Content starts

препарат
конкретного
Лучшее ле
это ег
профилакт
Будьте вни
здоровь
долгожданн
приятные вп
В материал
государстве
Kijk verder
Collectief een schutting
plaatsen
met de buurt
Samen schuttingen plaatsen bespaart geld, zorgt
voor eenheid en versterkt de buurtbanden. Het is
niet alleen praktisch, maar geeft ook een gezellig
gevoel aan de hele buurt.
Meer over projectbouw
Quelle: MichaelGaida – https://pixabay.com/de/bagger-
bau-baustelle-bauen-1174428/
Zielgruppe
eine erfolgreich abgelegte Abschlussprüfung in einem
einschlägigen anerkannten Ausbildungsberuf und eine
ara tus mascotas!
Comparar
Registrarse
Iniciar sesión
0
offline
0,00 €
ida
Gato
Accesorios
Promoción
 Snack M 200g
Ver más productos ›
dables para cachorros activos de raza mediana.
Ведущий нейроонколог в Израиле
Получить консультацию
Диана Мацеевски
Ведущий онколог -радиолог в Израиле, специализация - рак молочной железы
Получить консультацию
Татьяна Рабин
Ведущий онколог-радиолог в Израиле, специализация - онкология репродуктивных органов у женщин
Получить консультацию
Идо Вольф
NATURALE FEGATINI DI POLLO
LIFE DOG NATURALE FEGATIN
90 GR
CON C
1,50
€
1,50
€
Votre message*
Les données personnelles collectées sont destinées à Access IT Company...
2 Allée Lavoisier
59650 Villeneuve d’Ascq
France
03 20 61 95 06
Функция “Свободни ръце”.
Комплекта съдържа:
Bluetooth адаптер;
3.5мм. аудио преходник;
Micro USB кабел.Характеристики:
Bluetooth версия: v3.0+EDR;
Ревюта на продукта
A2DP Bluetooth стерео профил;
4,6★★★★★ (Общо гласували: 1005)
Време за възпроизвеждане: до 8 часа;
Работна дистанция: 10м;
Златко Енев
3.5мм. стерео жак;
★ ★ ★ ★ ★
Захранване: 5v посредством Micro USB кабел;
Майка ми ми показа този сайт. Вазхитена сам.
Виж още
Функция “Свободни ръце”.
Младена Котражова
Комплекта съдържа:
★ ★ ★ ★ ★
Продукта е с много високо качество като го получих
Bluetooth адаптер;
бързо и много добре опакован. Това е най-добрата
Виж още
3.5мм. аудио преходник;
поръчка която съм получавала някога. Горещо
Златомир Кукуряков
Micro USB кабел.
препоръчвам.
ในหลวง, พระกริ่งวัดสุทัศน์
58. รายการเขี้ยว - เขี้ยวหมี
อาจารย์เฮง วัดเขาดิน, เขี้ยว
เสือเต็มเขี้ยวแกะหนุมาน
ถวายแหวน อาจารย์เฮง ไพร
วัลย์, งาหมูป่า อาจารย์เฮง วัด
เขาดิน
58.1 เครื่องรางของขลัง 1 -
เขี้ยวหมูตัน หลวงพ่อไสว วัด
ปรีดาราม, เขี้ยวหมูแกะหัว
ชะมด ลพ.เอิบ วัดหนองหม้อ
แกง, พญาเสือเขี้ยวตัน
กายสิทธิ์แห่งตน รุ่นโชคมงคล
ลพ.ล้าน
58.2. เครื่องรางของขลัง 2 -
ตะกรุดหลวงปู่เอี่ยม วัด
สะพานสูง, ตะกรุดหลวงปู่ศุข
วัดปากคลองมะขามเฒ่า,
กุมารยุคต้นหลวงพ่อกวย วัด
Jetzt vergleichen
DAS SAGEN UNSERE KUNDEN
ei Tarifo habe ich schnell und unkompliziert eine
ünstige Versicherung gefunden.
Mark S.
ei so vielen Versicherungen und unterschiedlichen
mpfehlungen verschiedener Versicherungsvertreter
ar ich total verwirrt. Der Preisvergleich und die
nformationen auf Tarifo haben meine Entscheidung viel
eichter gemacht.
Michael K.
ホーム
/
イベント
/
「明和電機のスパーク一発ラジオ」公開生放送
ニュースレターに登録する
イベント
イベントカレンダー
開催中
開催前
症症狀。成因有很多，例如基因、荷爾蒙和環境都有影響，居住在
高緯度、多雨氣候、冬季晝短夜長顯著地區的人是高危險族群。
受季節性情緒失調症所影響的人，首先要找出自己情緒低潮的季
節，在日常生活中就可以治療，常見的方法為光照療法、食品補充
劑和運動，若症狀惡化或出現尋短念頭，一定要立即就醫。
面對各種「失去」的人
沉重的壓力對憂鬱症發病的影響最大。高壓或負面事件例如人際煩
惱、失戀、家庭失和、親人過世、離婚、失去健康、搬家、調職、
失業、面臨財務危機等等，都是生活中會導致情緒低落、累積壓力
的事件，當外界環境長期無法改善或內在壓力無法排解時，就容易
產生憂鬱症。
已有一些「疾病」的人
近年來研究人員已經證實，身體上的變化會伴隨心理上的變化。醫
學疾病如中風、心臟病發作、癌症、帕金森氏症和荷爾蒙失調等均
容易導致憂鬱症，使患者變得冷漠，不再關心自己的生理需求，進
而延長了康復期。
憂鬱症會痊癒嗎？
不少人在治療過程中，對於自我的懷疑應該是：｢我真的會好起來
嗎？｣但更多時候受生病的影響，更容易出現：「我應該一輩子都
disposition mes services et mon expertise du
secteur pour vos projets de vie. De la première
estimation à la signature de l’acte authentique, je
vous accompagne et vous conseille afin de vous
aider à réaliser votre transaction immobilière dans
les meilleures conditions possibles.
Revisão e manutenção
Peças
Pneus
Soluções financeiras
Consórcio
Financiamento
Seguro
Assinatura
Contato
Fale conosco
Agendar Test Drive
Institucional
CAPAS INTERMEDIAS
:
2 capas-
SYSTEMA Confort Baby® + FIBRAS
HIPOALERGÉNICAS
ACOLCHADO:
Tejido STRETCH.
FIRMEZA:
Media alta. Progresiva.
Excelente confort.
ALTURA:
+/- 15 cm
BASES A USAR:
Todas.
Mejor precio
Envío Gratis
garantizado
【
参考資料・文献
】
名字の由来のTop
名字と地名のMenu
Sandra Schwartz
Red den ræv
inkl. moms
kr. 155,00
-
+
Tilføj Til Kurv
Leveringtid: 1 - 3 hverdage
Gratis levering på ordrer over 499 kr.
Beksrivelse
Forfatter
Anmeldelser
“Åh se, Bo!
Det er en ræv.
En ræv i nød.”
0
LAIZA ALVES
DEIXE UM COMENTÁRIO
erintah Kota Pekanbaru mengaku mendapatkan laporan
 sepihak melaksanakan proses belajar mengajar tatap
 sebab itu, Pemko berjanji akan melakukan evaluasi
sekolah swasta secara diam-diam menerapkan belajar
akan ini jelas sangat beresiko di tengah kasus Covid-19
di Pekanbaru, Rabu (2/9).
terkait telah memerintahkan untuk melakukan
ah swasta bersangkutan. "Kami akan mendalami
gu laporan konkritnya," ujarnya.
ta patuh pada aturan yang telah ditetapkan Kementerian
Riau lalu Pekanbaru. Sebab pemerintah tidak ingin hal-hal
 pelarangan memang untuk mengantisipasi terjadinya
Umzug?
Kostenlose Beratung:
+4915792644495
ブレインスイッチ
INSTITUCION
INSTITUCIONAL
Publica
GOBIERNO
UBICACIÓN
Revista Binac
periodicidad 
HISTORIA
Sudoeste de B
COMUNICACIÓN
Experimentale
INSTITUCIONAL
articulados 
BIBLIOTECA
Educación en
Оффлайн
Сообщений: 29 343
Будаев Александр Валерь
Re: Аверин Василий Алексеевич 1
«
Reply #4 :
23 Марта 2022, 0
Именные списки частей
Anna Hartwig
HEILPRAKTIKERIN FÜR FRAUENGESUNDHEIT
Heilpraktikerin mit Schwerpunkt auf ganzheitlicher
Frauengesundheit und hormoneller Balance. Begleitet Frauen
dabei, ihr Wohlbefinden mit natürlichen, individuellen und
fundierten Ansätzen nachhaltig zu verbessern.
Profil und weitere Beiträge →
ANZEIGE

Content ends

• What is expected: Rewrite the text lines as a Markdown table with the columns Row and Line text, numbering each line and leaving out blank lines. Begin at the start of the records and stop after the line that contains "voor eenheid en".

• Answer for this exercise:
| Row | Line text |
|---|---|
| 1 | препарат |
| 2 | конкретного |
| 3 | Лучшее ле |
| 4 | это ег |
| 5 | профилакт |
| 6 | Будьте вни |
| 7 | здоровь |
| 8 | долгожданн |
| 9 | приятные вп |
| 10 | В материал |
| 11 | государстве |
| 12 | Kijk verder |
| 13 | Collectief een schutting |
| 14 | plaatsen |
| 15 | met de buurt |
| 16 | Samen schuttingen plaatsen bespaart geld, zorgt |
| 17 | voor eenheid en versterkt de buurtbanden. Het is |